Our scope extends well beyond AGN coronae: we study particle acceleration in the jets of microquasars such as SS 433, and the nHz gravitational-wave background produced by supermassive black hole binaries and its connection to galaxy formation. Particles accelerated in coronae and jets may reveal themselves as gamma rays and high-energy neutrinos, connecting our work directly to the sources of the neutrinos detected by IceCube. Through theory and observation together, we aim to establish black hole environments as multi-messenger laboratories.
High-Energy Astrophysics (MeV Gamma Rays)
The MeV band, between the X-ray and GeV gamma-ray windows, remains the last poorly explored frontier of observational astronomy, even though nuclear lines and direct signatures of particle acceleration lie in this range. We participate in the international GRAMS balloon experiment and contribute science studies and all-sky predictions for COSI and other next-generation MeV missions, helping to open up MeV astronomy.
Making full use of GeV observations with the Fermi satellite, we study the origin of the cosmic gamma-ray background, the populations of blazars and star-forming galaxies, particle acceleration in AGN coronae, and their connections to neutrinos and cosmic rays. It is a field where one can grow together with the missions themselves, from instrument concepts to science.
Applied High-Energy and Radiation Studies
The physics of energetic particles and radiation transport that we develop for astrophysics applies directly to real-world challenges of human activity in space. This category extends our fundamental toolkit into applied domains.
Lunar Radiation Environment
The Moon has no thick atmosphere or global magnetic field to shield its surface: galactic cosmic rays and solar energetic particles strike it directly, producing secondary neutrons and gamma rays in the lunar soil.

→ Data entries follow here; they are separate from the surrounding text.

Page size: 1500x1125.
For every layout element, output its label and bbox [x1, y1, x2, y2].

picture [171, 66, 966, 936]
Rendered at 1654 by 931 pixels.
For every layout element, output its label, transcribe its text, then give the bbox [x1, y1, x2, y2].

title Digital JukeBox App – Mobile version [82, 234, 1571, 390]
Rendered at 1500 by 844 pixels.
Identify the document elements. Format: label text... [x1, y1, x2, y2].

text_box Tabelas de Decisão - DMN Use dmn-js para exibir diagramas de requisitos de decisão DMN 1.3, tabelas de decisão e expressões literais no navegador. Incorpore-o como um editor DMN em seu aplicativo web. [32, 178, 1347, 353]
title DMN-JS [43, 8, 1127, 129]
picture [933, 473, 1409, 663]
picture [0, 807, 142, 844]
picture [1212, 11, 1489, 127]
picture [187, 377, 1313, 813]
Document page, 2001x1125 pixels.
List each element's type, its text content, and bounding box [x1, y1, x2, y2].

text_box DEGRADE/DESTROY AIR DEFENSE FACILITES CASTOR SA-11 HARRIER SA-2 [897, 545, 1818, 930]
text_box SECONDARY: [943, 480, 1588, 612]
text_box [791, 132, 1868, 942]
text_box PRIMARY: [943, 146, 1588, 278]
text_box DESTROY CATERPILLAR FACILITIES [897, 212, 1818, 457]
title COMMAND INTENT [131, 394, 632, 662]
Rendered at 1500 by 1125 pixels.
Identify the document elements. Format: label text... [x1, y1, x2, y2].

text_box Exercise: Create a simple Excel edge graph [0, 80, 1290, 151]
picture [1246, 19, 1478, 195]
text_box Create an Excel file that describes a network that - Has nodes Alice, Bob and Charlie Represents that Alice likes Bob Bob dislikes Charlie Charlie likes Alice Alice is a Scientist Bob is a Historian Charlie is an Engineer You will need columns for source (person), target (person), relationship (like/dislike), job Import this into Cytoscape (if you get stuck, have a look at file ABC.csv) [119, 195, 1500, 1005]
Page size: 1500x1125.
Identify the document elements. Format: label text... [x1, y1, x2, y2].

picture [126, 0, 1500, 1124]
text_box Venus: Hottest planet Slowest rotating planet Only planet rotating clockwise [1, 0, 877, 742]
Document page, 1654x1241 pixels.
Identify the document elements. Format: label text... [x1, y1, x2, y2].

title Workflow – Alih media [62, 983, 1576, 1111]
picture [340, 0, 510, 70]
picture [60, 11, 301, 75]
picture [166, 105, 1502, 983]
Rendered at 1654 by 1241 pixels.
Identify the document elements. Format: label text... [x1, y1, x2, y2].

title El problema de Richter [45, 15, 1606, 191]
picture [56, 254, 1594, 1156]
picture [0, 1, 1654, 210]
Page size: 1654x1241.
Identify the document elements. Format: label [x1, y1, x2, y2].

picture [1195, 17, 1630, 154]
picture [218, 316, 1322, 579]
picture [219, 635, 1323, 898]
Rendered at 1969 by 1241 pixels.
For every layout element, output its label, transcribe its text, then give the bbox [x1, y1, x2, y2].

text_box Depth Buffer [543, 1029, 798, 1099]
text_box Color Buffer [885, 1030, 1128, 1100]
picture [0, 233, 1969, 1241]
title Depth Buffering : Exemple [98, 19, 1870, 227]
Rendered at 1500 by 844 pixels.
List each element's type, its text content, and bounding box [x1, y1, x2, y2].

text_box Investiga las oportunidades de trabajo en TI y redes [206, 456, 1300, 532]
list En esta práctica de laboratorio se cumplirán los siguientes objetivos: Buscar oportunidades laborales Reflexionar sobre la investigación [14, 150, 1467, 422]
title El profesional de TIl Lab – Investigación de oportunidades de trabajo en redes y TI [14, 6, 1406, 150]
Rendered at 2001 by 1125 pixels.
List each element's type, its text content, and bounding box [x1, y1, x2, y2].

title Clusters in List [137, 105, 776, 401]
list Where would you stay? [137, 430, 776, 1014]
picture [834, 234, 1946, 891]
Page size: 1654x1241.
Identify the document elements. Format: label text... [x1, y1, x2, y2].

Understanding this radiation environment, including both primaries and secondaries, is essential for the era of sustained human lunar activity that begins with the Artemis program.
Using the particle-transport and interaction physics honed in high-energy astrophysics, we work to understand and forecast the lunar radiation environment, quantifying how cosmic-ray variability and solar activity shape conditions on the surface, in support of the safety assessment of future lunar exploration.